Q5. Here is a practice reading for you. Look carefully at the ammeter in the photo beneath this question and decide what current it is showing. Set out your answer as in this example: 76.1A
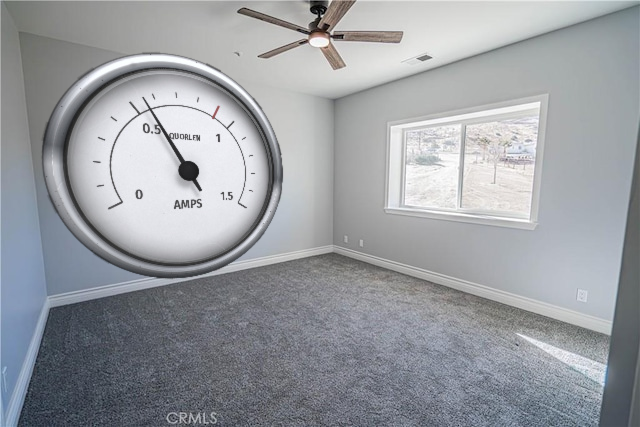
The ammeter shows 0.55A
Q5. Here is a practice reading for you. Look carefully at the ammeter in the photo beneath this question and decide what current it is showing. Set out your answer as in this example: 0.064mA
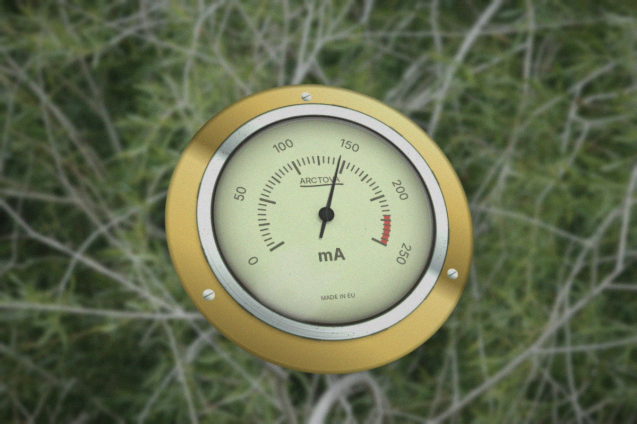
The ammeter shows 145mA
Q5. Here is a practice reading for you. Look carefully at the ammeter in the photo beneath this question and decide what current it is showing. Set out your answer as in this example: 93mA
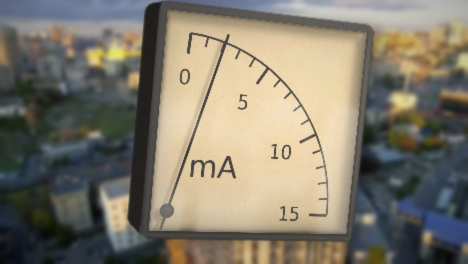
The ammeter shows 2mA
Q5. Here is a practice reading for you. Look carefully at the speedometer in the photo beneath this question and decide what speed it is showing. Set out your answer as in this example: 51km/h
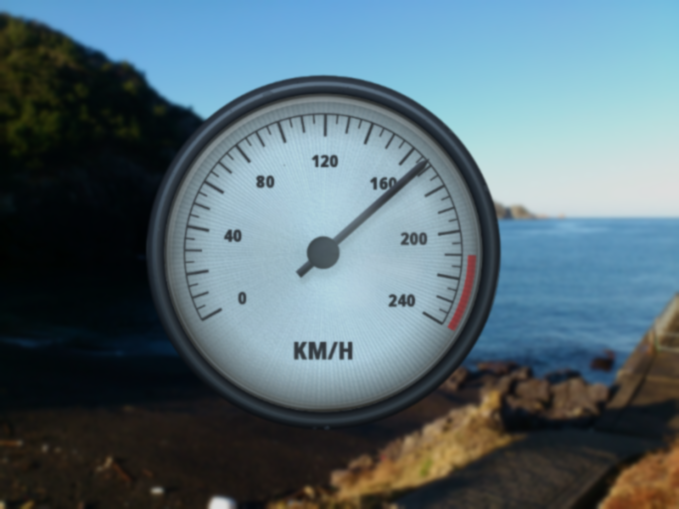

* TO DO
Extract every line of the data above word for word, leaving out the pictures.

* ANSWER TO THE EXERCISE
Q5. Here is a practice reading for you. Look carefully at the ammeter in the photo beneath this question and decide what current it is showing. Set out your answer as in this example: 76.1A
The ammeter shows 0.55A
Q5. Here is a practice reading for you. Look carefully at the ammeter in the photo beneath this question and decide what current it is showing. Set out your answer as in this example: 0.064mA
The ammeter shows 145mA
Q5. Here is a practice reading for you. Look carefully at the ammeter in the photo beneath this question and decide what current it is showing. Set out your answer as in this example: 93mA
The ammeter shows 2mA
Q5. Here is a practice reading for you. Look carefully at the speedometer in the photo beneath this question and decide what speed it is showing. Set out your answer as in this example: 51km/h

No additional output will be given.